Grube's beliefs were reported on CNN, which showcased a chorus of other analysts who think teenagers drink because they are exposed to beer commercials on television. These researchers say the industry intentionally associates its product with images that appeal to young people, luring them to drink. Indeed, since the capture and execution of Joe Camel, the Budweiser frogs have vied with fatty-food pitchclown Ronald McDonald for the role of Children's Enemy No. 1.
An ad "deconstructionist" named Peter DeBenedittis offered CNN this psychological exegesis of beer ads: "The beer and the alcohol is the woman. If you'll just drink, you'll get these things." DeBenedittis knows otherwise: "The reality is, if you drink, you'll be desperate, miserable, and lonely."

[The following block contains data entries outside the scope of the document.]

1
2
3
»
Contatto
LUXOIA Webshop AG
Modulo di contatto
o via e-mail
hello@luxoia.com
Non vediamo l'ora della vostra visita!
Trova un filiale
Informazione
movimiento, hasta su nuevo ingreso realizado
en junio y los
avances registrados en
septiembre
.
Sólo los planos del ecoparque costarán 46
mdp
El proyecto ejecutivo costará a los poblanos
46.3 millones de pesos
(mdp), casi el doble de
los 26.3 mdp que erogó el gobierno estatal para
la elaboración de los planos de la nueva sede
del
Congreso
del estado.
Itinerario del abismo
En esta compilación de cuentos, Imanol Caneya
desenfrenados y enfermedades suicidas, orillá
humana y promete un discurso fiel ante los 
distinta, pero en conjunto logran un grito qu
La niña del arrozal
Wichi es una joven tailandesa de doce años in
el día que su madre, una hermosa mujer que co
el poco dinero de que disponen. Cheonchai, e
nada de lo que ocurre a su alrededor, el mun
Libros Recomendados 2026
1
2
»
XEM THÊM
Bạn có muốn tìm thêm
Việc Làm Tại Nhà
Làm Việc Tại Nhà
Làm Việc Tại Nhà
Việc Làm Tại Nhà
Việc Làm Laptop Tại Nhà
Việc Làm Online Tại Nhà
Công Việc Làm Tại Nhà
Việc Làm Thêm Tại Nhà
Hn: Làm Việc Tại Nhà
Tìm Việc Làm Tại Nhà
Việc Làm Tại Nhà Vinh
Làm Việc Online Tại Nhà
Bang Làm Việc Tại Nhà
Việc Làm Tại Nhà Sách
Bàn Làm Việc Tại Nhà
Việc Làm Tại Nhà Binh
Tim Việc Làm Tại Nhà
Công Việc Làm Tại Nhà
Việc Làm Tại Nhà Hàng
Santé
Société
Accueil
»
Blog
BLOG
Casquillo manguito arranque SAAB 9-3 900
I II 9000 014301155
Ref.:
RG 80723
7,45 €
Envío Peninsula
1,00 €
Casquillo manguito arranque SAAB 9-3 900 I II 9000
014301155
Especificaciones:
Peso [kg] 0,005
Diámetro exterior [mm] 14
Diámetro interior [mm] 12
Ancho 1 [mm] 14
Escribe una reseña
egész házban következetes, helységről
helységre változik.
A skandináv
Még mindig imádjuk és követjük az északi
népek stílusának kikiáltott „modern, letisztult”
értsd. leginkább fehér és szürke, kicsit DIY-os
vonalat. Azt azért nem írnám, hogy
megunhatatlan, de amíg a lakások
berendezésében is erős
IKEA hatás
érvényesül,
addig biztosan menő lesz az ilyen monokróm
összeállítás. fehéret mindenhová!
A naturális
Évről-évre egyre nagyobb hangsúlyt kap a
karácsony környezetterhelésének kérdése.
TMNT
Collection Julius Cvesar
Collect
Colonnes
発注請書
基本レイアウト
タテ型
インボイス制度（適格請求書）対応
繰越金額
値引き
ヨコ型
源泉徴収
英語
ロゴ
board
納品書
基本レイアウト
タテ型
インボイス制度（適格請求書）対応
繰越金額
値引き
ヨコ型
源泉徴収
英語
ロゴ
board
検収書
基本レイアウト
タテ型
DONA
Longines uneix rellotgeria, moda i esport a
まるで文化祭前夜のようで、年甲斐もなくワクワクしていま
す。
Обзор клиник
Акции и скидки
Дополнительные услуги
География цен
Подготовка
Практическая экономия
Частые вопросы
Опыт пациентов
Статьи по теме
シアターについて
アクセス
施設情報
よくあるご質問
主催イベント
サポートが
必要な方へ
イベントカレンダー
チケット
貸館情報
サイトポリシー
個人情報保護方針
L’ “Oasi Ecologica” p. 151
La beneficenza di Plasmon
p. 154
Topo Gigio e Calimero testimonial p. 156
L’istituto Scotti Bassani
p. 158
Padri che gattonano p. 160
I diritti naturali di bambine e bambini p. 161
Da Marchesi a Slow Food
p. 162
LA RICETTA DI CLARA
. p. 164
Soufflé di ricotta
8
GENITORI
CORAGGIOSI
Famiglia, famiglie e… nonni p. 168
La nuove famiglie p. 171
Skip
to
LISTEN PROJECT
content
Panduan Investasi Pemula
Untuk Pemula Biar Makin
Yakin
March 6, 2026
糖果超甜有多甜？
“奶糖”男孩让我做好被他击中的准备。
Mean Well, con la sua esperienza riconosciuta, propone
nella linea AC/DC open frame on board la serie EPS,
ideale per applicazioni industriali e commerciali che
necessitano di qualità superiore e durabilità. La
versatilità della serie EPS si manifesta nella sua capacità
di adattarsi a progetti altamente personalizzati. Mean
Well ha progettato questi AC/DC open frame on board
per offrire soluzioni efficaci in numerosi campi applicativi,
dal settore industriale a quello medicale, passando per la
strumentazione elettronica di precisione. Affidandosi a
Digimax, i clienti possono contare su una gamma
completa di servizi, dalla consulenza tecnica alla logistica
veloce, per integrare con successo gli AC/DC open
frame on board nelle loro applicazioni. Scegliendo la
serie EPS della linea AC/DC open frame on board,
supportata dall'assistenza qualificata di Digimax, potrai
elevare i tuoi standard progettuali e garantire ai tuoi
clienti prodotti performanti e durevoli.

DeBenedittis' theory of beer's eroticization and Grube's theory of beer's juvenilization appear to be in conflict with each other. But DeBenedittis' approach is worth pausing over because it is almost as nostalgia-ridden as his view of Demon Rum.
Ad critics and practitioners all used to believe in the motivational power of sinister "hidden persuaders" that could make us buy any product at any price. At midcentury, for example, Ernest Dichter helped shape the Betty Crocker image based on his view that when a woman baked a cake for a man, she was offering him a symbol of fertility. Dichter in turn was studied by critics who feared that he was on to a certain Freudian something.
Theoretical disputes aside, Betty Crocker products sold well, perhaps mostly because people have long liked to eat cake. Perhaps teenagers have a similar relationship with beer.